Exercise material:
::::

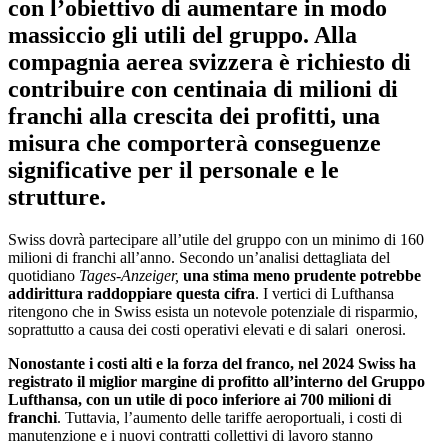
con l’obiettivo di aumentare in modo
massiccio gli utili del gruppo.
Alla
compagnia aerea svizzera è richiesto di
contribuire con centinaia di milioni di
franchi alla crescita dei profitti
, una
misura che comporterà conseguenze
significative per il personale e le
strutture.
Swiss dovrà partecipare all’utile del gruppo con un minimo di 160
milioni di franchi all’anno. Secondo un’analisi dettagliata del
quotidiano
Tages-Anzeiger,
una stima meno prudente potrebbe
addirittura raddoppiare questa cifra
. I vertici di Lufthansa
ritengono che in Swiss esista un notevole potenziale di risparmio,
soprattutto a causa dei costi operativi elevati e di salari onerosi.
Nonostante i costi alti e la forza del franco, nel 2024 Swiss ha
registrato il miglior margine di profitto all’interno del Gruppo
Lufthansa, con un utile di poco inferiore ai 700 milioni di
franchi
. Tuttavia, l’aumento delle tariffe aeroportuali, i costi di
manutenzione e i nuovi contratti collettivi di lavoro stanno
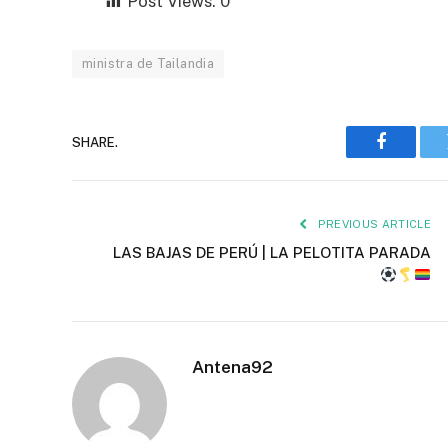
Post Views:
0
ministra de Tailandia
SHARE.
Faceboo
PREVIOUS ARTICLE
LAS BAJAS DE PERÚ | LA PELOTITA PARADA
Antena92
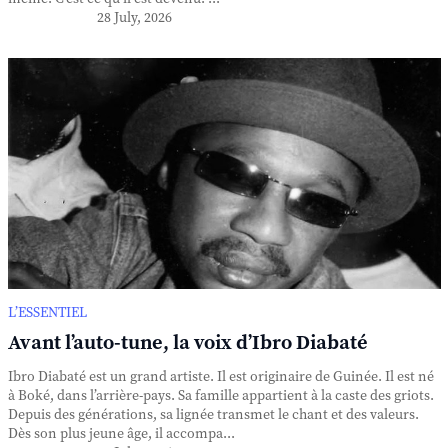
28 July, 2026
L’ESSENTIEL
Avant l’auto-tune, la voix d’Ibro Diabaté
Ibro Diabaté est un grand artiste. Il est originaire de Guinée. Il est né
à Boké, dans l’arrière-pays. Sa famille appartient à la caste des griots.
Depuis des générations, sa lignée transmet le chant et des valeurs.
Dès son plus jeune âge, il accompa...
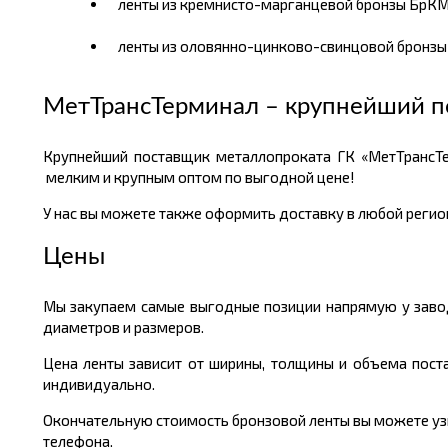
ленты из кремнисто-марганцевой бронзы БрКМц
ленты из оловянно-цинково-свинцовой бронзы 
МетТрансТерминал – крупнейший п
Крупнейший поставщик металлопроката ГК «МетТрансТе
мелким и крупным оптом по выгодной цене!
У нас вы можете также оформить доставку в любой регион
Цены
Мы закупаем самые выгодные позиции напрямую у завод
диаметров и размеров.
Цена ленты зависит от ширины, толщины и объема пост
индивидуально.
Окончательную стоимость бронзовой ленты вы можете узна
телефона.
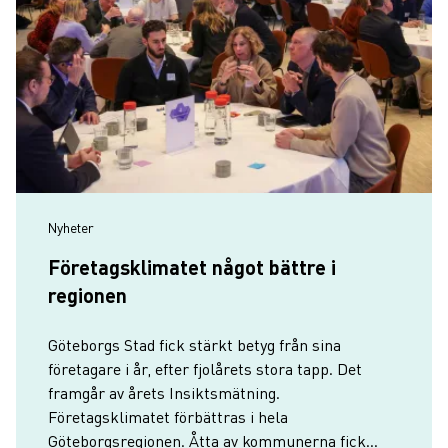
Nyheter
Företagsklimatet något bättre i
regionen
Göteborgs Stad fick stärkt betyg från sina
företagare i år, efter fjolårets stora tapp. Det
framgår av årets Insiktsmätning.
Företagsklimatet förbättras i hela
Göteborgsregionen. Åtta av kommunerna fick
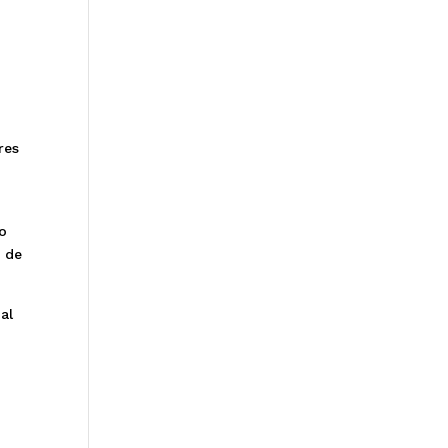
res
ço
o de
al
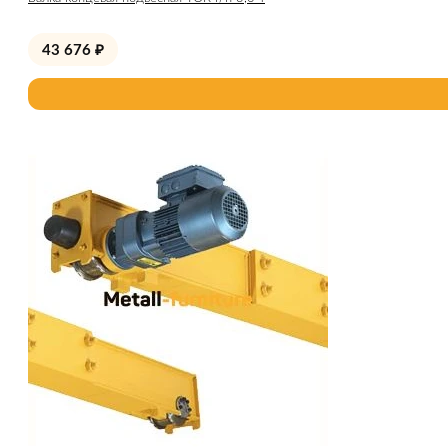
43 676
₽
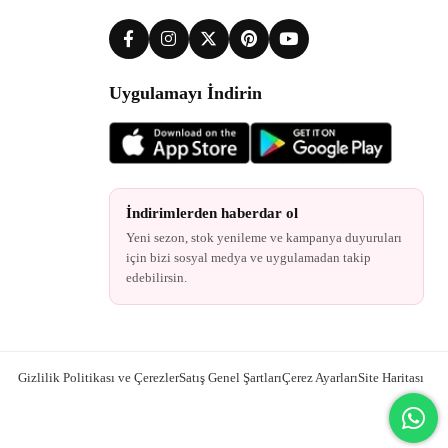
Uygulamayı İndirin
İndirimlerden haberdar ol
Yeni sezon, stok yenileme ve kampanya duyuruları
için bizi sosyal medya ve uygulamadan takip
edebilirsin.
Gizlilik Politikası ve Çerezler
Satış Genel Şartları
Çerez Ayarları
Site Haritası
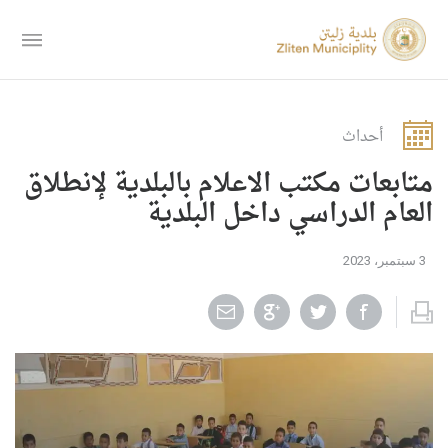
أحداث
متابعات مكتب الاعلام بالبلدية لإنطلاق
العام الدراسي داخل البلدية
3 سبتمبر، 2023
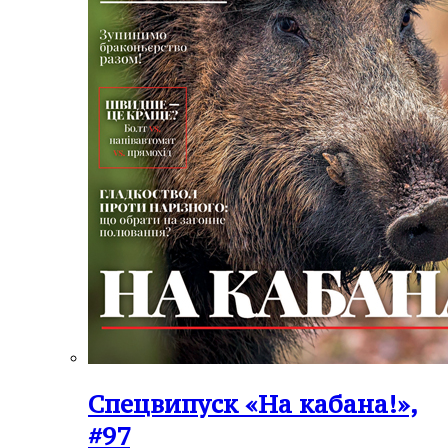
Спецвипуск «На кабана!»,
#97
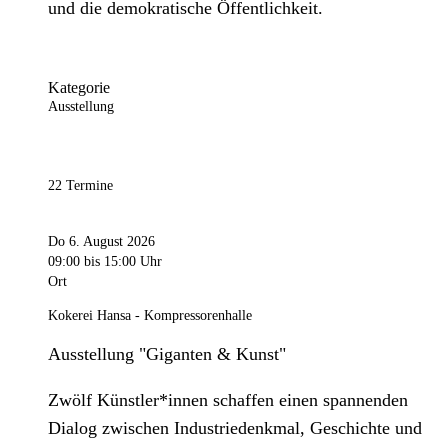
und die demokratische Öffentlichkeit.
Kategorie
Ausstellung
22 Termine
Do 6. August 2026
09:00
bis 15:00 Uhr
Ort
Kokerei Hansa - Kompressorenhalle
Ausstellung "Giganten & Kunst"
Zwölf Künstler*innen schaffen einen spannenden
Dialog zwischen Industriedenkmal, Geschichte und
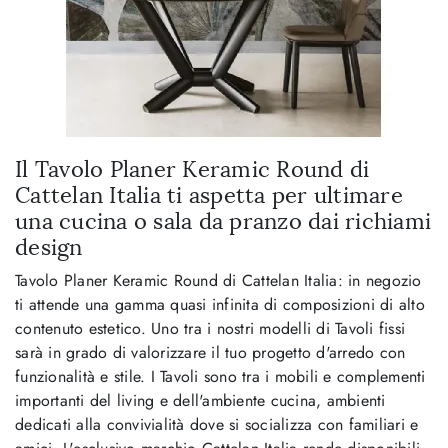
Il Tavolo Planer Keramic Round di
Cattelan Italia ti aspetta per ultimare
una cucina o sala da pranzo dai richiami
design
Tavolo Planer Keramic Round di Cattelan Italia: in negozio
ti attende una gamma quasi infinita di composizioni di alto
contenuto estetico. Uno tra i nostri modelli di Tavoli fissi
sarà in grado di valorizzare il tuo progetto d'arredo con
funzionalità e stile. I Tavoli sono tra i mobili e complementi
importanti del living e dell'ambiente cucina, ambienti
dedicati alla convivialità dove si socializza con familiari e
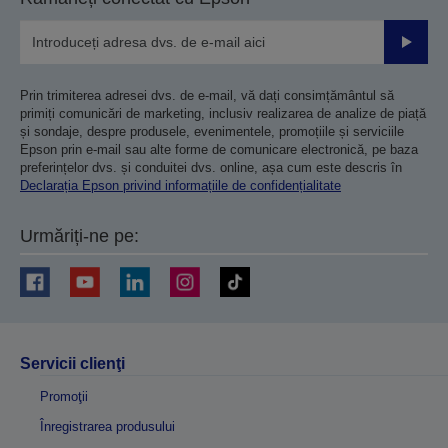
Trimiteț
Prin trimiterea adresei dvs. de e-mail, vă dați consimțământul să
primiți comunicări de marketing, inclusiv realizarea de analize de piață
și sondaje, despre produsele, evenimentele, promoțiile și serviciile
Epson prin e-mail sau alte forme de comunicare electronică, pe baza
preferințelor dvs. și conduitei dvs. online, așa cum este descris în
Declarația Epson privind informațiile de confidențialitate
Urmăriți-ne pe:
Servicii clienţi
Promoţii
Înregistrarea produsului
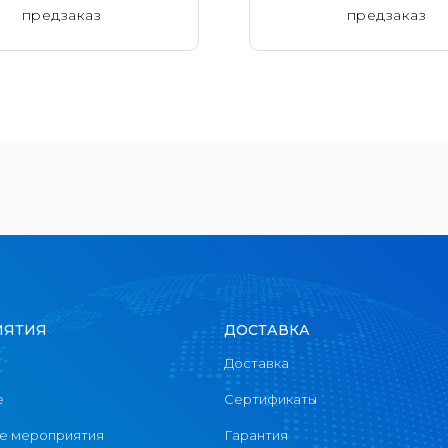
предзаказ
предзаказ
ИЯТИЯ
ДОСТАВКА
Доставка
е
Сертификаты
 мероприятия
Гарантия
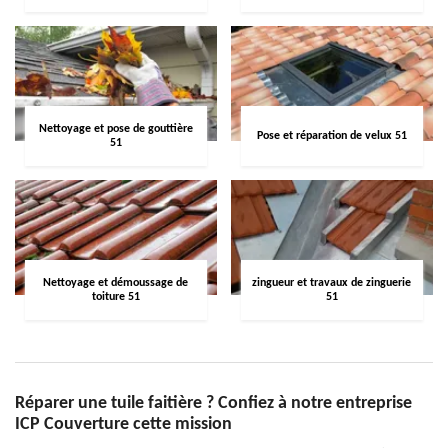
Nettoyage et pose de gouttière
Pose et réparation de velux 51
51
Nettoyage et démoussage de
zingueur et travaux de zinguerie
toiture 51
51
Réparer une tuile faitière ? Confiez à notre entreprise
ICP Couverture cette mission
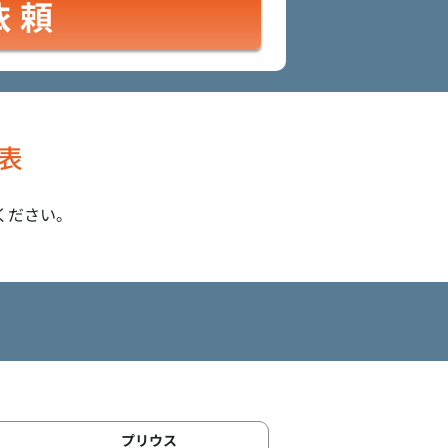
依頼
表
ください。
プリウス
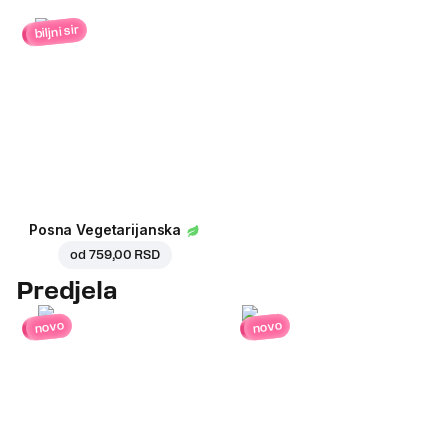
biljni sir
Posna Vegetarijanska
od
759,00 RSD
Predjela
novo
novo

::::

Work item: Without the pictures, write out the listing exactly as it appears above.

Answer to the problem:
con l’obiettivo di aumentare in modo
massiccio gli utili del gruppo.
Alla
compagnia aerea svizzera è richiesto di
contribuire con centinaia di milioni di
franchi alla crescita dei profitti
, una
misura che comporterà conseguenze
significative per il personale e le
strutture.
Swiss dovrà partecipare all’utile del gruppo con un minimo di 160
milioni di franchi all’anno. Secondo un’analisi dettagliata del
quotidiano
Tages-Anzeiger,
una stima meno prudente potrebbe
addirittura raddoppiare questa cifra
. I vertici di Lufthansa
ritengono che in Swiss esista un notevole potenziale di risparmio,
soprattutto a causa dei costi operativi elevati e di salari onerosi.
Nonostante i costi alti e la forza del franco, nel 2024 Swiss ha
registrato il miglior margine di profitto all’interno del Gruppo
Lufthansa, con un utile di poco inferiore ai 700 milioni di
franchi
. Tuttavia, l’aumento delle tariffe aeroportuali, i costi di
manutenzione e i nuovi contratti collettivi di lavoro stanno
Post Views:
0
ministra de Tailandia
SHARE.
Faceboo
PREVIOUS ARTICLE
LAS BAJAS DE PERÚ | LA PELOTITA PARADA
Antena92
28 July, 2026
L’ESSENTIEL
Avant l’auto-tune, la voix d’Ibro Diabaté
Ibro Diabaté est un grand artiste. Il est originaire de Guinée. Il est né
à Boké, dans l’arrière-pays. Sa famille appartient à la caste des griots.
Depuis des générations, sa lignée transmet le chant et des valeurs.
Dès son plus jeune âge, il accompa...
ленты из кремнисто-марганцевой бронзы БрКМц
ленты из оловянно-цинково-свинцовой бронзы 
МетТрансТерминал – крупнейший п
Крупнейший поставщик металлопроката ГК «МетТрансТе
мелким и крупным оптом по выгодной цене!
У нас вы можете также оформить доставку в любой регион
Цены
Мы закупаем самые выгодные позиции напрямую у завод
диаметров и размеров.
Цена ленты зависит от ширины, толщины и объема пост
индивидуально.
Окончательную стоимость бронзовой ленты вы можете узна
телефона.
Nyheter
Företagsklimatet något bättre i
regionen
Göteborgs Stad fick stärkt betyg från sina
företagare i år, efter fjolårets stora tapp. Det
framgår av årets Insiktsmätning.
Företagsklimatet förbättras i hela
Göteborgsregionen. Åtta av kommunerna fick
res
ço
o de
al
43 676
₽
Uygulamayı İndirin
İndirimlerden haberdar ol
Yeni sezon, stok yenileme ve kampanya duyuruları
için bizi sosyal medya ve uygulamadan takip
edebilirsin.
Gizlilik Politikası ve Çerezler
Satış Genel Şartları
Çerez Ayarları
Site Haritası
أحداث
متابعات مكتب الاعلام بالبلدية لإنطلاق
العام الدراسي داخل البلدية
3 سبتمبر، 2023
Спецвипуск «На кабана!»,
#97
und die demokratische Öffentlichkeit.
Kategorie
Ausstellung
22 Termine
Do 6. August 2026
09:00
bis 15:00 Uhr
Ort
Kokerei Hansa - Kompressorenhalle
Ausstellung "Giganten & Kunst"
Zwölf Künstler*innen schaffen einen spannenden
Dialog zwischen Industriedenkmal, Geschichte und
Il Tavolo Planer Keramic Round di
Cattelan Italia ti aspetta per ultimare
una cucina o sala da pranzo dai richiami
design
Tavolo Planer Keramic Round di Cattelan Italia: in negozio
ti attende una gamma quasi infinita di composizioni di alto
contenuto estetico. Uno tra i nostri modelli di Tavoli fissi
sarà in grado di valorizzare il tuo progetto d'arredo con
funzionalità e stile. I Tavoli sono tra i mobili e complementi
importanti del living e dell'ambiente cucina, ambienti
dedicati alla convivialità dove si socializza con familiari e
Trimiteț
Prin trimiterea adresei dvs. de e-mail, vă dați consimțământul să
primiți comunicări de marketing, inclusiv realizarea de analize de piață
și sondaje, despre produsele, evenimentele, promoțiile și serviciile
Epson prin e-mail sau alte forme de comunicare electronică, pe baza
preferințelor dvs. și conduitei dvs. online, așa cum este descris în
Declarația Epson privind informațiile de confidențialitate
Urmăriți-ne pe:
Servicii clienţi
Promoţii
Înregistrarea produsului
предзаказ
предзаказ
ИЯТИЯ
ДОСТАВКА
Доставка
е
Сертификаты
 мероприятия
Гарантия
Nettoyage et pose de gouttière
Pose et réparation de velux 51
51
Nettoyage et démoussage de
zingueur et travaux de zinguerie
toiture 51
51
Réparer une tuile faitière ? Confiez à notre entreprise
ICP Couverture cette mission
依頼
表
ください。
プリウス
biljni sir
Posna Vegetarijanska
od
759,00 RSD
Predjela
novo
novo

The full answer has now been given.